Vivendo no norte do Mato Grosso há 19 anos, Seu Daniel quer produzir sem agredir o Meio Ambiente

setembro, 05 2011

Alguns produtores na Amazônia reconhecem o valor da floresta em pé e lutam pela implantação de outro modelo econômico. O paranaense Daniel Lorestes da Silva, 46, é um deles.
Por Jorge Eduardo Dantas

No interior da Amazônia, existe um grande desafio imposto aos pequenos produtores rurais daquela região: conciliar sua vocação agrícola com a manutenção das florestas. Por questões econômicas, muitos agricultores recorrem ao manejo do gado, o que contribui com o aumento do desmatamento e põe em risco os recursos amazônicos.

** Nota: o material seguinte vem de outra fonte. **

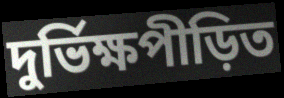
দুৰ্ভিক্ষপীড়িত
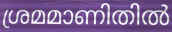
ശ്രമമാണിതിൽ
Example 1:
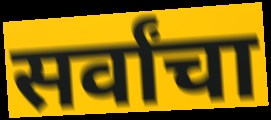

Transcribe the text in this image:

सर्वांचा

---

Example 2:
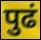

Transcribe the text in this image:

पुढं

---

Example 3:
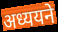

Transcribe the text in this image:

अध्ययने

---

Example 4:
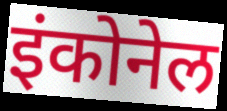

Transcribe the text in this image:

इंकोनेल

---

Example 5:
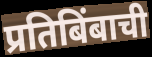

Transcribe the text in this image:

प्रतिबिंबाची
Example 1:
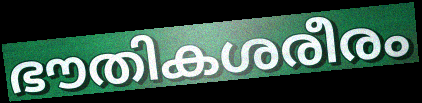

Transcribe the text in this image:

ഭൗതികശരീരം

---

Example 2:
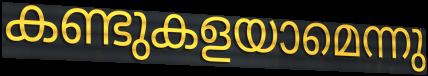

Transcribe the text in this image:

കണ്ടുകളയാമെന്നു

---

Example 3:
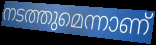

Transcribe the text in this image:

നടത്തുമെന്നാണ്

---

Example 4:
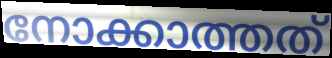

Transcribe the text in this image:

നോക്കാത്തത്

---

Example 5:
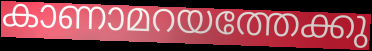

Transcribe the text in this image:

കാണാമറയത്തേക്കു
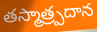
తస్మాత్ర్పదాన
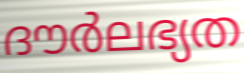
ദൗർലഭ്യത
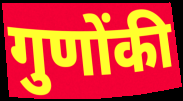
गुणोंकी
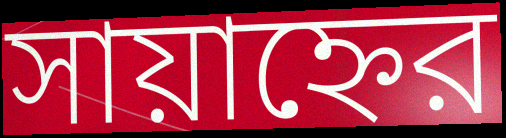
সায়াহ্নের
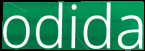
odida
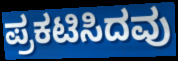
ಪ್ರಕಟಿಸಿದವು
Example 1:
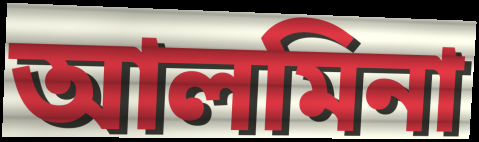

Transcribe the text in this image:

আলমিনা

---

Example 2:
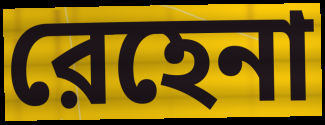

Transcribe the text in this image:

রেহেনা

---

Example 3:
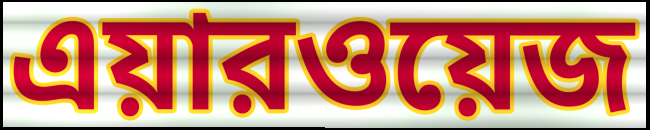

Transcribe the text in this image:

এয়ারওয়েজ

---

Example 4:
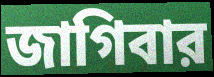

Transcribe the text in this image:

জাগিবার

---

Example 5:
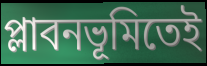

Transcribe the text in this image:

প্লাবনভূমিতেই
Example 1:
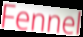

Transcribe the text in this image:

Fennel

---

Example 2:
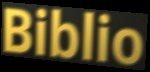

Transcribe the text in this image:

Biblio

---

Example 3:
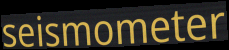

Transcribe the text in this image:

seismometer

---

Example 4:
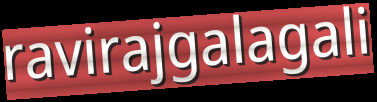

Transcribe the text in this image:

ravirajgalagali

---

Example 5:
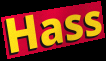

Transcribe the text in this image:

Hass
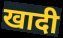
खादी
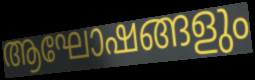
ആഘോഷങ്ങളും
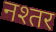
नश्तर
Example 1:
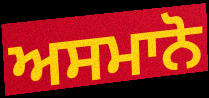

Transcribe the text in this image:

ਅਸਮਾਨੋ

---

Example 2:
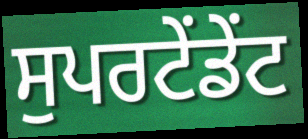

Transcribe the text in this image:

ਸੁਪਰਟੇਂਡੇਂਟ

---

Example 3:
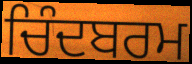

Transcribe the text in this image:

ਚਿੰਦਬਰਮ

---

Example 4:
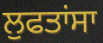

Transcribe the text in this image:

ਲੁਫਤਾਂਸਾ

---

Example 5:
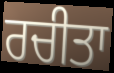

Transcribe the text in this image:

ਰਚੀਤਾ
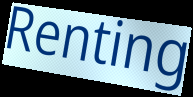
Renting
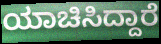
ಯಾಚಿಸಿದ್ದಾರೆ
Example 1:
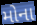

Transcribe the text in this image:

મોના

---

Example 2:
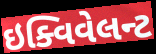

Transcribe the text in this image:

ઇક્વિવેલન્ટ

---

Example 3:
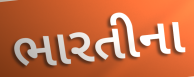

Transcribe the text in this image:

ભારતીના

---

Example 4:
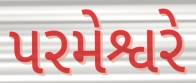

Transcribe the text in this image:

પરમેશ્વરે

Alguns produtores, no entanto, reconhecem o valor da floresta em pé e lutam pela implantação de outro modelo econômico. Um dos que “comprou esta briga” foi o paranaense Daniel Lorestes da Silva, 46. Residente no norte do Mato Grosso desde 1992, “Seu Daniel”, como é conhecido, investe hoje na estruturação de um sistema agroflorestal (SAF) dentro de sua propriedade, com o objetivo de aliar a conservação de árvores típicas com a produção agrícola. Este trabalho está sendo desenvolvido desde o primeiro semestre de 2011 e conta com o apoio do WWF-Brasil e da empresa Mapsmut – Tecnologia, Natureza e Sociedade.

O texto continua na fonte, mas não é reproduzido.